UK boosts help for abuse victims during virus lockdown

Police officers at horse are seen patrolling Victoria Park, in London, Saturday, April 11, 2020. In a statement Thursday, a spokesman at 10 Downing Street said British Prime Minister Johnson "has been moved this evening from intensive care back to the ward, where he will receive close monitoring during the early phase of his recovery." The new coronavirus causes mild or moderate symptoms for most people, but for some, especially older adults and people with existing health problems, it can cause more severe illness or death.

The British government on Saturday launched a campaign to help domestic violence victims during the coronavirus lockdown following an increase in the number seeking assistance, while figures showed that the number of people in the U.K. dying after testing positive for COVID-19 neared 10,000.

Home Secretary Priti Patel also said that Prime Minister Boris Johnson needs to take time to rest and recuperate following his three-day stint in intensive care with COVID-19. Patel said it was “vital” that the prime minister, who remains in a London hospital for a seventh night, returned to full health.

Johnson “continues to make very good progress” at St. Thomas’ hospital, his office at 10 Downing Street said in a statement. Johnson was hospitalized on April 5 and was transferred to the intensive care unit the following day where he received oxygen, but wasn’t put on a ventilator. He spent three nights there before moving back to a regular ward on Thursday evening.

Patel, who was hosting her first daily government coronavirus media briefing, also said she was “sorry if people feel that there have been failings” regarding the supply of personal protective equipment, or PPE, to staff in the National Health Service. The government has faced mounting criticism over PPE following sustained reports of some nurses using garbage bags to protect themselves. Health Secretary Matt Hancock said earlier that 19 front-line NHS staff have died after testing positive for COVID-19.

Patel said the government will bolster online support services and hotlines for domestic violence and launched a national communications campaign that aims to “signpost victims” to where they can access help.

“For the victims of these crimes, home is not the safe haven that it should be,” she said.

Though there hasn’t yet been a sustained rise in reports of domestic abuse during the lockdown to police, Patel said that there has been an “extremely concerning” increase in those seeking help.

She noted that last week Britain’s national domestic violence hotline reported a 120% increase in the number of calls it received in just one 24-hour period. She also said the government’s “stay at home” message didn’t apply to victims of domestic abuse and that authorities will work to ensure there is refuge for victims and their children if they need to escape their home.

Martin Hewitt, chairman of the National Police Chiefs’ Council, warned abusers to “not think that this is a time where you can get away with this.”

Overall, he said there had been a 21% fall in overall crime in the last four weeks compared to the same period last year and that as of Thursday, police had issued 1,084 fines for breaches of coronavirus regulations in England and Wales. He said a “small minority of people” have failed to follow the government’s guidance and that police will publish enforcement data every two weeks during the crisis.

“In those few cases where police forces have made mistakes with those new regulations, they have quickly sought to correct them and provide clarity,” he said.

Earlier, the government reported 917 more people died in the hospital after testing positive for the coronavirus, taking the total to 9,875. The increase was slightly lower than the daily high of 980 recorded in the previous 24-hour period. That increase was higher than the daily peaks recorded in Italy and Spain, the two European countries with the highest total number of coronavirus-related deaths.

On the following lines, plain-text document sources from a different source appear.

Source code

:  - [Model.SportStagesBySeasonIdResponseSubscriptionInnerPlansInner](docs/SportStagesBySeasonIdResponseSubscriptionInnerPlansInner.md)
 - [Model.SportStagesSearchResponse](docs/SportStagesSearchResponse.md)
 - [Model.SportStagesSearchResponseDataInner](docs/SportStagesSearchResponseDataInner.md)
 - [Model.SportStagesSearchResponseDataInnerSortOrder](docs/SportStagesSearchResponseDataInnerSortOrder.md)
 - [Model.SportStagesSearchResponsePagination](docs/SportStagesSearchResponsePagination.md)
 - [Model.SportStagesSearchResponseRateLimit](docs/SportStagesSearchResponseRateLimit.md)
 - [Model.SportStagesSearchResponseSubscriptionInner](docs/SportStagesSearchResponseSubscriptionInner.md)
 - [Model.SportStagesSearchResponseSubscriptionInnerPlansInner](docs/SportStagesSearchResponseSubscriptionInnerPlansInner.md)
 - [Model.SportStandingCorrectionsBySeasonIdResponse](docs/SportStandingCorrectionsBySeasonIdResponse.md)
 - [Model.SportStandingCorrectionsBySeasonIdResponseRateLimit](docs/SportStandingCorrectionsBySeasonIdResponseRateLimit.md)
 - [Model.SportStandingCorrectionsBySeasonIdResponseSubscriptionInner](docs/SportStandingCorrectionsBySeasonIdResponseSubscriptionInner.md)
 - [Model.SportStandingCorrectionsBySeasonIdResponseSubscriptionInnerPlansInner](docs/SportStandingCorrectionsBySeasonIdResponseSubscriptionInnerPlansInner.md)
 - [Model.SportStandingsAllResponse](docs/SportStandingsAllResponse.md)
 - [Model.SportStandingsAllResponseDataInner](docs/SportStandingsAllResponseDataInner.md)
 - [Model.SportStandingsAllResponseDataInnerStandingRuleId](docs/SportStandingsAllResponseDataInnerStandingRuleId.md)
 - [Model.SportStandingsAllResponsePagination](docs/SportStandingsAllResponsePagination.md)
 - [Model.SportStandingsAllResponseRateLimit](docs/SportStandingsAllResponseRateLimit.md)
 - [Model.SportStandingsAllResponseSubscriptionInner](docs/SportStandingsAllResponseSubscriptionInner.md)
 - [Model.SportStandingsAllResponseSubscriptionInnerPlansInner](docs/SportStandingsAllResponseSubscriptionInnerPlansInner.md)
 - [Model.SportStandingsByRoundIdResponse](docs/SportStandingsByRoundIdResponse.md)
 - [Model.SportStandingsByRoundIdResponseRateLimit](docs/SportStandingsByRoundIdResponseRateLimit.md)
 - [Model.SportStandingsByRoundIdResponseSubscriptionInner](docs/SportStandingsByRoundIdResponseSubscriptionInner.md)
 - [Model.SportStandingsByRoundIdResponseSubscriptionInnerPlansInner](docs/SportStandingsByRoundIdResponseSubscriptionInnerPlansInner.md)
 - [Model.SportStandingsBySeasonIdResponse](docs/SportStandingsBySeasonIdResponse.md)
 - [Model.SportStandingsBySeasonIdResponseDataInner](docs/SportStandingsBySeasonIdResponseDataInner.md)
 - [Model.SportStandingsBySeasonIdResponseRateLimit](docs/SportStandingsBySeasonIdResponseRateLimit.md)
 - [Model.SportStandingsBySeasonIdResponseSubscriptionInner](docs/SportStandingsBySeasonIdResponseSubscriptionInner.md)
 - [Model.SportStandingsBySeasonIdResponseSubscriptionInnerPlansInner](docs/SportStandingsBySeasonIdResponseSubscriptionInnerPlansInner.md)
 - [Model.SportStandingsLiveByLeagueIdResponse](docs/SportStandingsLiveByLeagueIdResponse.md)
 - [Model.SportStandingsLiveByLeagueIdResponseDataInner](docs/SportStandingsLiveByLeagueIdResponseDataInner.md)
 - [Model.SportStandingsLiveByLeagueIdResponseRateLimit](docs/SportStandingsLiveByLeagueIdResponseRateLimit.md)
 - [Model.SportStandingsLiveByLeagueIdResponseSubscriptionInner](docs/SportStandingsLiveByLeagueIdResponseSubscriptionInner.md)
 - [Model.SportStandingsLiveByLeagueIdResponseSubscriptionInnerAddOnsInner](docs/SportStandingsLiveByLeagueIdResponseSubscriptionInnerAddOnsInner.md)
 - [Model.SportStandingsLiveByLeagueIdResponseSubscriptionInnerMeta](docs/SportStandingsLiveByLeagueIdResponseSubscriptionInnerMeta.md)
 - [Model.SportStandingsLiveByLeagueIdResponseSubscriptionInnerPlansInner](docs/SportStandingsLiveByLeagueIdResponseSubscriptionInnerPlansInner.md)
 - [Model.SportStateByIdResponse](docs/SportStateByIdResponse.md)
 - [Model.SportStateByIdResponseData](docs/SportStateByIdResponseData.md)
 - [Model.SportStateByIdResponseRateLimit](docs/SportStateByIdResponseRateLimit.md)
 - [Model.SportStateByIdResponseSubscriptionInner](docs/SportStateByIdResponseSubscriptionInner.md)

Comparisons may not be precise. The U.K. deaths reported each day occurred over several days or even weeks, and the total only includes deaths in hospitals.

For most people, the coronavirus causes mild or moderate symptoms, such as fever and cough. But for others, especially older adults and people with health problems, it can cause severe symptoms like pneumonia.

Queen Elizabeth II, meanwhile, stressed the need for the British people to continue to abide with lockdown restrictions over the rest of the Easter weekend.

In a two-minute audio broadcast from Windsor Castle, the queen said that by “keeping apart, we keep others safe” and that the coronavirus “will not overcome us.”

Social distancing rules were observed, with the queen delivering the address alone into a microphone from the castle’s White Drawing room while the sound engineer was in a nearby room.

Though inevitably different this year, the queen said “Easter isn’t canceled; indeed, we need Easter as much as ever.”